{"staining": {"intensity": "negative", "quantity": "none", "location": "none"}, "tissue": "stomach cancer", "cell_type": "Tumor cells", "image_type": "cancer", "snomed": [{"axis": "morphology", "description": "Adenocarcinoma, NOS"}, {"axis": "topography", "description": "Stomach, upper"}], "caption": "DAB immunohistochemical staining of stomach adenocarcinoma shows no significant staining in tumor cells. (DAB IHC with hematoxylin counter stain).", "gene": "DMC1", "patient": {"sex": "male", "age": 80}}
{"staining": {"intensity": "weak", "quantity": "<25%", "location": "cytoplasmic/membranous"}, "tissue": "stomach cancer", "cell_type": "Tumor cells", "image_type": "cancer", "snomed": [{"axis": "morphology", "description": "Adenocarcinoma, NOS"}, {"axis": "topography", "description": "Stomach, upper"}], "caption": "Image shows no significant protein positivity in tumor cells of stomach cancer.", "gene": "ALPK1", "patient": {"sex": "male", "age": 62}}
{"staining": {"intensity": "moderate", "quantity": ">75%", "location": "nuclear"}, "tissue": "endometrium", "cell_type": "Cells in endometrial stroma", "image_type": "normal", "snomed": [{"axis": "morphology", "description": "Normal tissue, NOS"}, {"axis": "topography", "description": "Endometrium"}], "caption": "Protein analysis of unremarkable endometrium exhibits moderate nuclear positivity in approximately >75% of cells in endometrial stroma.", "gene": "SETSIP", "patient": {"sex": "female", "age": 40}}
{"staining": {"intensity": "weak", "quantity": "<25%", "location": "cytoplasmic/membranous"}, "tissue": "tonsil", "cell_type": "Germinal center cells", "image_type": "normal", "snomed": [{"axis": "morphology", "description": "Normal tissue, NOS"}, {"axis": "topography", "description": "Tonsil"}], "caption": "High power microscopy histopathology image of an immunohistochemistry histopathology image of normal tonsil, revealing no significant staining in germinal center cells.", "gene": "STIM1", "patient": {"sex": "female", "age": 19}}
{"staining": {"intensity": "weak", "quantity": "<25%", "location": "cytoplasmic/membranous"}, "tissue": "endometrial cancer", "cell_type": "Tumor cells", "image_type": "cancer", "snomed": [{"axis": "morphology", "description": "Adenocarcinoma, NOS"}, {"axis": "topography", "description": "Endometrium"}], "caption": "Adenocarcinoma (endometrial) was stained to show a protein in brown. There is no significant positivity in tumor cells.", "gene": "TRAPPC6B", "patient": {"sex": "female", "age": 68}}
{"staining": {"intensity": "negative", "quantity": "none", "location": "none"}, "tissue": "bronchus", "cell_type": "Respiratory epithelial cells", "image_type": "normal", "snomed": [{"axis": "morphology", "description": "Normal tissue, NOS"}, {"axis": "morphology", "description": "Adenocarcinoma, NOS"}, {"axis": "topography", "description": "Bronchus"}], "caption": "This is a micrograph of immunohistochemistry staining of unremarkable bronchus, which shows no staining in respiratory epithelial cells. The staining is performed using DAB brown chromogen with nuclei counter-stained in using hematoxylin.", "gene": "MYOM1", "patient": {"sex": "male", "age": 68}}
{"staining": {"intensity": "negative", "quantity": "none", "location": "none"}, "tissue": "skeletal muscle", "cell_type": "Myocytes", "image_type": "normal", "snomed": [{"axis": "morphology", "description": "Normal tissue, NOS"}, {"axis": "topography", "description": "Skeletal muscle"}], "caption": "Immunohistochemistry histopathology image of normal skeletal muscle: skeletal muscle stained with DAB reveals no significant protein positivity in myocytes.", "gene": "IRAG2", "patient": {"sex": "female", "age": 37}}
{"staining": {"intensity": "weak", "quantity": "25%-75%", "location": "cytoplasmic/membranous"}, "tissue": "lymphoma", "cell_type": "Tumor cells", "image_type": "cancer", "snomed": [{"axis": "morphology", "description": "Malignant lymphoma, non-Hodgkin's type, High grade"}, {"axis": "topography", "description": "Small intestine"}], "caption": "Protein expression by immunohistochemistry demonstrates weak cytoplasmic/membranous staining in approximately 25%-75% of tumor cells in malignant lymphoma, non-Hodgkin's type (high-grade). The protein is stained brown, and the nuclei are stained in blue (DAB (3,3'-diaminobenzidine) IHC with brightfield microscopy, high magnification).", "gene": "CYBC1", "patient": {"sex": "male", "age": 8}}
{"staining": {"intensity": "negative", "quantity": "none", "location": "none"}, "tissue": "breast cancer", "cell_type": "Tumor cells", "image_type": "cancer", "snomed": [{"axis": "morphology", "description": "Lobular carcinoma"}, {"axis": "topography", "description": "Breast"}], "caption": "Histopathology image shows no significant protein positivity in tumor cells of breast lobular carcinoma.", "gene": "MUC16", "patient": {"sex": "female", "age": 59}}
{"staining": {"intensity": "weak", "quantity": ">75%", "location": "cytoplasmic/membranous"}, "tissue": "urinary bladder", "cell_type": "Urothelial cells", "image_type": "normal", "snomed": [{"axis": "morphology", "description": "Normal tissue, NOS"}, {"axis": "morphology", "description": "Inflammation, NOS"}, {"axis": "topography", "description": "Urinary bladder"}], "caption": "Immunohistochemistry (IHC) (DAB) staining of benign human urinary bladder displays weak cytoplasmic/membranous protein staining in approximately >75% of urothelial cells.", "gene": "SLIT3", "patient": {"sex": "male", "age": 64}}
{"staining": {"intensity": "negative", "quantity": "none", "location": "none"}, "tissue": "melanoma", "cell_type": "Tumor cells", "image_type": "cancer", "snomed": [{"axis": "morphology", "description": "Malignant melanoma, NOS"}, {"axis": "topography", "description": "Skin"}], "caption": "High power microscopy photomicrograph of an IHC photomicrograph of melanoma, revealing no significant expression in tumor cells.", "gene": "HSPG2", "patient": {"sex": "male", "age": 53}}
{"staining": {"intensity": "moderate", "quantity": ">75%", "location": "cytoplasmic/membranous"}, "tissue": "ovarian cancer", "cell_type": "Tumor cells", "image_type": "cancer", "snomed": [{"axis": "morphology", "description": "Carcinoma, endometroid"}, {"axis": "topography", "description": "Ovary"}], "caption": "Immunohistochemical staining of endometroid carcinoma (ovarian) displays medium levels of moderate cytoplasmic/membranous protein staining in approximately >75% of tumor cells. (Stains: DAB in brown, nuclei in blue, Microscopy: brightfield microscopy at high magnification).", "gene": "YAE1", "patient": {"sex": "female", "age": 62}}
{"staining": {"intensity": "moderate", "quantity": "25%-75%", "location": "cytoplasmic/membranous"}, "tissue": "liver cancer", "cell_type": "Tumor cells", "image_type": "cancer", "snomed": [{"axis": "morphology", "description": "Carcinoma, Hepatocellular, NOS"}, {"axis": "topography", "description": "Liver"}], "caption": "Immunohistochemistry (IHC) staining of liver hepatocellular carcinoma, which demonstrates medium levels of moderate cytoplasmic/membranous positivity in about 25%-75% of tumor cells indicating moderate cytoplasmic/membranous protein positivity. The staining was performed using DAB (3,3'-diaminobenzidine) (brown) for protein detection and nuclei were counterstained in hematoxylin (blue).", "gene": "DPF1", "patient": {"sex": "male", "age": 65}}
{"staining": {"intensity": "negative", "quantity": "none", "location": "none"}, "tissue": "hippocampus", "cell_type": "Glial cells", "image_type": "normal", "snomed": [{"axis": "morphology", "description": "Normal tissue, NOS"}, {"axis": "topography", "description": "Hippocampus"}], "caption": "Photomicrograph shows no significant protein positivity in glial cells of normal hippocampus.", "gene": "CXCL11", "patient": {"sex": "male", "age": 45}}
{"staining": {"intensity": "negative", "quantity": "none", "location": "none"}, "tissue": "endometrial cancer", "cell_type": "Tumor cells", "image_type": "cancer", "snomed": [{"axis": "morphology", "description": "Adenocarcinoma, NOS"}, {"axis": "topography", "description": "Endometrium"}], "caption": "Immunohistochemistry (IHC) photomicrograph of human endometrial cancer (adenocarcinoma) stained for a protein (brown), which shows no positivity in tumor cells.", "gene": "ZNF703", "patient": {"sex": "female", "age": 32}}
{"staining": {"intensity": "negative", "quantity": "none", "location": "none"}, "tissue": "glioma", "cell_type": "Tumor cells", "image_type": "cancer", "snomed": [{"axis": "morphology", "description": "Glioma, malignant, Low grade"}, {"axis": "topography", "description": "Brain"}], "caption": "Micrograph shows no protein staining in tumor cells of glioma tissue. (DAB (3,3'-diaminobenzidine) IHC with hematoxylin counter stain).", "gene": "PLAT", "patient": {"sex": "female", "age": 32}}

BRIEF:
Will you return exactly the lines above from the one with "power microscopy histopathology" down to the one with "is a micrograph", counting both as part of the range?

RESULT BELOW:
{"staining": {"intensity": "weak", "quantity": "<25%", "location": "cytoplasmic/membranous"}, "tissue": "tonsil", "cell_type": "Germinal center cells", "image_type": "normal", "snomed": [{"axis": "morphology", "description": "Normal tissue, NOS"}, {"axis": "topography", "description": "Tonsil"}], "caption": "High power microscopy histopathology image of an immunohistochemistry histopathology image of normal tonsil, revealing no significant staining in germinal center cells.", "gene": "STIM1", "patient": {"sex": "female", "age": 19}}
{"staining": {"intensity": "weak", "quantity": "<25%", "location": "cytoplasmic/membranous"}, "tissue": "endometrial cancer", "cell_type": "Tumor cells", "image_type": "cancer", "snomed": [{"axis": "morphology", "description": "Adenocarcinoma, NOS"}, {"axis": "topography", "description": "Endometrium"}], "caption": "Adenocarcinoma (endometrial) was stained to show a protein in brown. There is no significant positivity in tumor cells.", "gene": "TRAPPC6B", "patient": {"sex": "female", "age": 68}}
{"staining": {"intensity": "negative", "quantity": "none", "location": "none"}, "tissue": "bronchus", "cell_type": "Respiratory epithelial cells", "image_type": "normal", "snomed": [{"axis": "morphology", "description": "Normal tissue, NOS"}, {"axis": "morphology", "description": "Adenocarcinoma, NOS"}, {"axis": "topography", "description": "Bronchus"}], "caption": "This is a micrograph of immunohistochemistry staining of unremarkable bronchus, which shows no staining in respiratory epithelial cells. The staining is performed using DAB brown chromogen with nuclei counter-stained in using hematoxylin.", "gene": "MYOM1", "patient": {"sex": "male", "age": 68}}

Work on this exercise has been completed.